On 15-08-2019 06:25, Bruce Kellett wrote:
On Thu, Aug 15, 2019 at 7:23 AM smitra <smi...@zonnet.nl> wrote:

On 14-08-2019 00:44, Bruce Kellett wrote:

You over-elaborate a simple schematic. My A(x) and B(x) are
simply the
amplitudes of the wave function at point x on the screen from the
two
slits. To get the intensity at x, you add the amplitudes and take
the
modulus squared -- you do not add the intensities from each slit
separately.

What matters is that you can get interference of the orthogonal
components in the superposition. Whether or not you do actually get

interference is not orthogonality before measurement, but after
measurement.

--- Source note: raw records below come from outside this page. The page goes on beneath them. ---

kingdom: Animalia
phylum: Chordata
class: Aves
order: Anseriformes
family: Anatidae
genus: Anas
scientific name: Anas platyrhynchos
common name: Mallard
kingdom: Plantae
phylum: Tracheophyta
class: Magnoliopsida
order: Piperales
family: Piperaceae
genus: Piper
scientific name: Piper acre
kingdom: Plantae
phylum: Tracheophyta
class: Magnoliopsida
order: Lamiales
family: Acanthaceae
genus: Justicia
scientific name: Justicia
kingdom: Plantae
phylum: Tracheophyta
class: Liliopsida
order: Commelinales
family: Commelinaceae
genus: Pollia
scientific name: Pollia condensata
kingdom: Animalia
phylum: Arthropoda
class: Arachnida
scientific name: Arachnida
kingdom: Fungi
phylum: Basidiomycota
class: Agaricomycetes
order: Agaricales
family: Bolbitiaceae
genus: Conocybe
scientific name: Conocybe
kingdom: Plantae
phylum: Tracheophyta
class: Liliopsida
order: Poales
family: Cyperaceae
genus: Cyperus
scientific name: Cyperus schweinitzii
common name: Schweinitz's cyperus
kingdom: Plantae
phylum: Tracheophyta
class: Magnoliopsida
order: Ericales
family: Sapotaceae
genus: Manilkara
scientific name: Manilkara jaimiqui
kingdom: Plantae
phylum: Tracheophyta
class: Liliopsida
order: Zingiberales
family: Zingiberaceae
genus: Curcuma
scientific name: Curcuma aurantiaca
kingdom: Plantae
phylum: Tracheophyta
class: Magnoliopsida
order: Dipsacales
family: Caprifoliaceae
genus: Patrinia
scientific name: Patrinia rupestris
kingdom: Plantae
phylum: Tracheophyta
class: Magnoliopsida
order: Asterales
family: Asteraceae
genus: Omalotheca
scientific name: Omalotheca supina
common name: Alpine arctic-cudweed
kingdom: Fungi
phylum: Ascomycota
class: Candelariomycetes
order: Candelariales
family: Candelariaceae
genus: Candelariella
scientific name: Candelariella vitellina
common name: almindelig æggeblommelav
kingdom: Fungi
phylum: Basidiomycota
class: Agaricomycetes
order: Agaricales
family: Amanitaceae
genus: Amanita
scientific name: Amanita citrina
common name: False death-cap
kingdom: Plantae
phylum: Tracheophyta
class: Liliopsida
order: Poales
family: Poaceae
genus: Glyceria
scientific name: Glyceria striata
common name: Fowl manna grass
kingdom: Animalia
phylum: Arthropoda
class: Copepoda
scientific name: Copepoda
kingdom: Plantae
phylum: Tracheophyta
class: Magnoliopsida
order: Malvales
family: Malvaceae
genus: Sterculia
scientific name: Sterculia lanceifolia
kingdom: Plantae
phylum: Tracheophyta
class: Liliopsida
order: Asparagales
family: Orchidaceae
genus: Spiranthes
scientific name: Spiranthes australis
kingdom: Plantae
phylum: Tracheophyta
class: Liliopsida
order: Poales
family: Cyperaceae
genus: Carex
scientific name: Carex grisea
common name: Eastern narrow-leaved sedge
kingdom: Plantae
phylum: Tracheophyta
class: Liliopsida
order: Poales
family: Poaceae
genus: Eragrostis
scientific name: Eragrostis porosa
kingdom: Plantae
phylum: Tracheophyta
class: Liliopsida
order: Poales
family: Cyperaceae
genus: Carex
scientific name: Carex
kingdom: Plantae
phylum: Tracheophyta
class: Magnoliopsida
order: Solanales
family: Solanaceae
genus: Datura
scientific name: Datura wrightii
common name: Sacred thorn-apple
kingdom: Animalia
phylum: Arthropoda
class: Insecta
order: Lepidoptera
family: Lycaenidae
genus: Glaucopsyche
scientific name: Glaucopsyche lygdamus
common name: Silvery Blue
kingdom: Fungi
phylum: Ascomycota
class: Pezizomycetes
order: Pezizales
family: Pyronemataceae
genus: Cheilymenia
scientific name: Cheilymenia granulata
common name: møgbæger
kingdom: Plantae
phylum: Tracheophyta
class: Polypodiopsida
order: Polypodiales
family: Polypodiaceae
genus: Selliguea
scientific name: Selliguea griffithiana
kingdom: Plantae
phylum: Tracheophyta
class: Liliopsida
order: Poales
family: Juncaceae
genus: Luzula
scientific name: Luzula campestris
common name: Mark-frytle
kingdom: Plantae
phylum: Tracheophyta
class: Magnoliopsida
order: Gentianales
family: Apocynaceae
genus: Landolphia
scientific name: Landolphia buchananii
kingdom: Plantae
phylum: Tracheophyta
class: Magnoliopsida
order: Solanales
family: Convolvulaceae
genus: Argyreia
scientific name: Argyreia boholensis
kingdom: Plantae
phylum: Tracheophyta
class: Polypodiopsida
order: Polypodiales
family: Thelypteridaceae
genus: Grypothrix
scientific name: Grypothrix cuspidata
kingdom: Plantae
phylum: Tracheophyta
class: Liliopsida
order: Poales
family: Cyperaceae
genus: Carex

If the photons moving through the slits interact with
another system initially in some state |C> such that if the photon
moves
through slit A the state |C> changes to |D> while it changes to |E>
if
the photon moves through slit B, then the interference pattern will
be
the function Re[A(x)*B(x)<C|D>], this will become zero if |C> and
|D>
are orthogonal, which means that you still have a superposition of
two
orthogonal terms in the MWI sector where a photon lands on some
specific
spot on the screen. The system then has perfect which-way
information.

I don't think this quite works either. Look at it this way. Take |A>
as the wave function for going through slit A, and |B> the
corresponding wave function for going through slit B. The
superposition (|A> + |B>) is the wave function that propagates to the
screen. At the screen, the intensity is the square of this:
   (A| + |B>)(<A| + |B>) =  |A|^2 + |B|^2 + <A|B> + <B|A>,
and there is interference. This is because you have added together the
paths through each slit, but you don't know which slit was traversed,
so A and B are coherent.

If you now add a detector at the slits that registers L (for Left) if
A was traversed, and R (for Right) if B was traversed, the original
superposition becomes
   (|A>|L> + |B>|R>)
because the detector becomes entangled with the slit through which the
photon went. If we now go to the intensity at the screen, we obviously
get
   |A|^2 + |B|^2 + <A|B><L|R> + <B|A><R|L>
The detector states recording L or R for which slit the photon
traversed are orthogonal, <L|R> = <R|L> = 0, so  detecting which slit
the photon went through destroys the interference. If there is no
detection at the slits, the amplitudes are coherent, they are not
orthogonal, and there is interference.


<A|B> = 0 due to orthogonality (and this is preserved as the screen is approached as the state evolves in a unitary way), what we measure at the screen is <A|x><x|B> + <B|x><x|A> as a function of the position x on the screen. If we add up all the counts on the screens from all positions then the interference effect averages out to zero due to orthogonality, but that doesn't matter. We can still see fringes and peaks on the screen.